Sirius currently has approximately 33 million paid subscribers, while Pandora counts 6 million paid and roughly 65 million free, ad-supported customers. Combined the two would form the world’s biggest audio entertainment company.
According to Bloomberg, the deal is expected to close in Q1 2019, but the terms allow Pandora to shop for a better offer. If the planned acquisition falls through, Sirius stands to collect between $52.5 million and $105 million from Pandora. Since the announcement, Sirius stock has suffered a 10.17% drop, while P is down less than 1%.
What’s the Plan?
According to Sirius, nothing much is expected to change for the two companies, at least in the short term. In its announcement of the deal, Sirius noted:
“Together, we will deliver even more of the best content on radio to our passionate and loyal listeners, and attract new listeners, across our two platforms.
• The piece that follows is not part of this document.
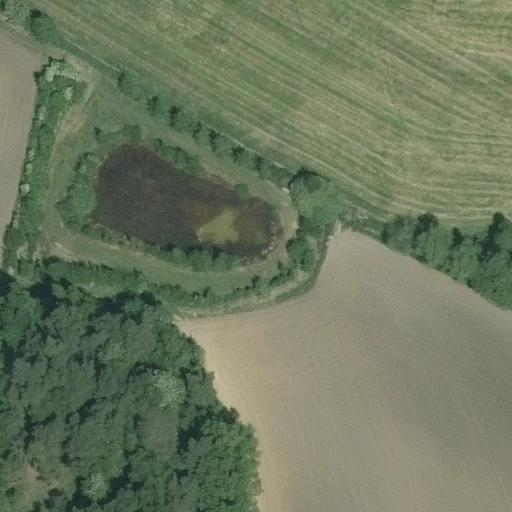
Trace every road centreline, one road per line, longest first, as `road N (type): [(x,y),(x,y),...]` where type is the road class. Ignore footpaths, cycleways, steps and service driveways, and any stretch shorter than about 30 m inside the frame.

For now, there are no immediate changes to SiriusXM or Pandora content offerings in connection with this announcement. The combined company will benefit listeners and artists by growing two vibrant platforms that will provide the best, most compelling audio to more listeners.”
While details are thin, it’s clear that Sirius wants Pandora to help take on Spotify and Apple Music, both of which are adding new subscribers at a rapid rate.
Why Did Sirius Stock Drop?
Pandora is one of the oldest streaming music services and an internet radio pioneer. It has a total of over 71 million active users — which sounds impressive, but the vast majority of those are listening to Pandora’s free, ad-supported version. And those ads aren’t paying the bills. Pandora has been losing money for years and P is down over 75% since its 2014 heights. It made our 2017 list of “Tech Stocks That Will Disappear by 2027” and with the Sirius acquisition, it looks as though that prediction will prove correct — even sooner than expected.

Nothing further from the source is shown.